Required tasks
a) Can you retype the passage on systemic racism word for word, everything from "It's been doing" down to "minutes or less?"?
b) Can you extend the passage on systemic racism, picking up right after its last sentence?

Passage shown
Here's the thing: People of color are not a monolith. No one color demographic is a monolith, either. At any given time, different individuals will each face a different subset of that hydra-headed beast that is systemic racism. So they won't all have the same answer to "How can I help?"

And that beast is old. It's older than the U.S. and it's got its paws all over the nation's history and it's still got a hand in writing the nation's future. It came over with the smallpox blankets, and it came over with the slave traders. It staffed desks at Ellis Island, where it sliced people's hair off, made them throw away precious possessions, and fucked up their names. It "reeducated" Native kids. It wielded whips and firehoses and attack dogs and nooses. It's doing it still. It's throwing children into cages without benefit of soap, toothbrush, or face mask, and it's deporting those children's parents. It's shooting Black men for such heinous crimes as carrying a bag of Skittles or being found sleeping in a car.

It's been doing all these things and more for centuries. It's still at it. Where do white people get off thinking they can stop it cold with One Neat Trick, preferably performed in fifteen minutes or less?

Look. Y'all. You're partly right. Whatever you do, it won't be enough. That is because the problem is bigger and older than you. No one individual will slay the beast alone; no one entity can subdue it over the course of a single lifetime. And that's no reason to throw up your hands and storm off in a huff--that's precisely why doing whatever you can matters. What's important is not being the hero that single-handedly slays the beast (my, how we white folks love to center ourselves in the narrative! How angry we get when the story's not about us!) but contributing whatever you've got to the fight that eventually takes the beast down. And you contribute not, pace me several paragraphs ago, to puff yourself up with pride over having fought, but to hasten the day the beast goes down, because that is the priority.

Record set

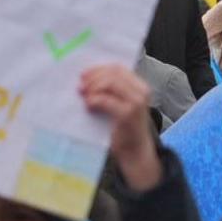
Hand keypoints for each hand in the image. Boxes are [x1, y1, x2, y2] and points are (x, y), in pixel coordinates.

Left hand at [79, 65, 160, 191]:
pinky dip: (93, 100)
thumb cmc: (125, 129)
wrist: (136, 152)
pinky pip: (105, 100)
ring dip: (92, 87)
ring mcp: (136, 103)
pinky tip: (88, 106)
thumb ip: (111, 91)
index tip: (84, 75)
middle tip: (80, 86)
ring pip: (109, 83)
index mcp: (140, 87)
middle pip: (113, 73)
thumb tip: (87, 78)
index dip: (98, 69)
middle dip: (93, 77)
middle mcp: (141, 92)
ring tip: (83, 96)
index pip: (118, 68)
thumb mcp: (121, 105)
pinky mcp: (127, 114)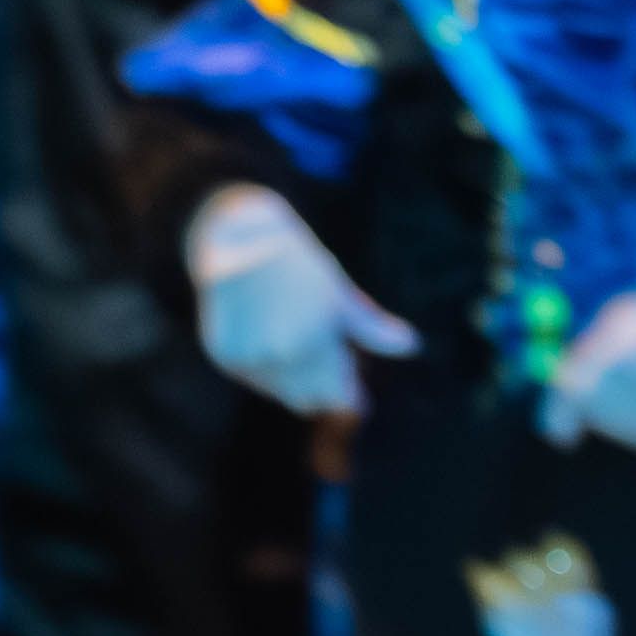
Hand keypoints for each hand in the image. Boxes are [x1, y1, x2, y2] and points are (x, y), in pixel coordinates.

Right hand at [185, 184, 411, 418]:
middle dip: (323, 388)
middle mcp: (275, 356)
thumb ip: (373, 328)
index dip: (349, 394)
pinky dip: (268, 369)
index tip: (356, 394)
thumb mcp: (340, 295)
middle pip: (309, 400)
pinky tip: (274, 339)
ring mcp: (246, 358)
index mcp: (311, 344)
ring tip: (299, 341)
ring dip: (295, 379)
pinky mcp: (223, 355)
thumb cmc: (300, 264)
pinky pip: (256, 380)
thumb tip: (411, 345)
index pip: (338, 396)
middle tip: (329, 364)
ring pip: (281, 393)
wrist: (239, 236)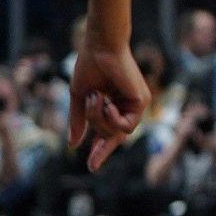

Answers
a)
It's been doing all these things and more for centuries. It's still at it. Where do white people get off thinking they can stop it cold with One Neat Trick, preferably performed in fifteen minutes or less?

b)
Let's bring science fiction back into it with one more metaphor. You know about generation ships? A large community takes off on an interstellar journey of hundreds, maybe thousands of years. Space is big, and we don't go so fast. The people who board the ship on Earth will be many generations dead by the time the journey ends. But do any of them throw a fit for that reason and declare the journey not worth making? They do not. They celebrate the future arrival of their descendants, and they do whatever's in their power to make sure it happens. While they live and work as members of both a community and a starship's crew, they do their part to keep that ship on course.

Unless I am very much surprised, none of us, not me writing this post in June 2020 nor you reading it, will get to live in a post-racist society. There's light-years still to go. But while we crew this ship of Earth, we can contribute the level best we've got to keep its vector of travel bending toward justice, so that some generation to follow ours can reach that destination.

So, yeah. Do what you can to help. Listen to the people you're trying to help, because they're the authorities on whether you're actually helping. Realize different people will be focused on different parts of the problem, and none of them are necessarily wrong. Accept criticism with good grace. Accept that even if you do everything "right," it won't be "enough." Do it anyway.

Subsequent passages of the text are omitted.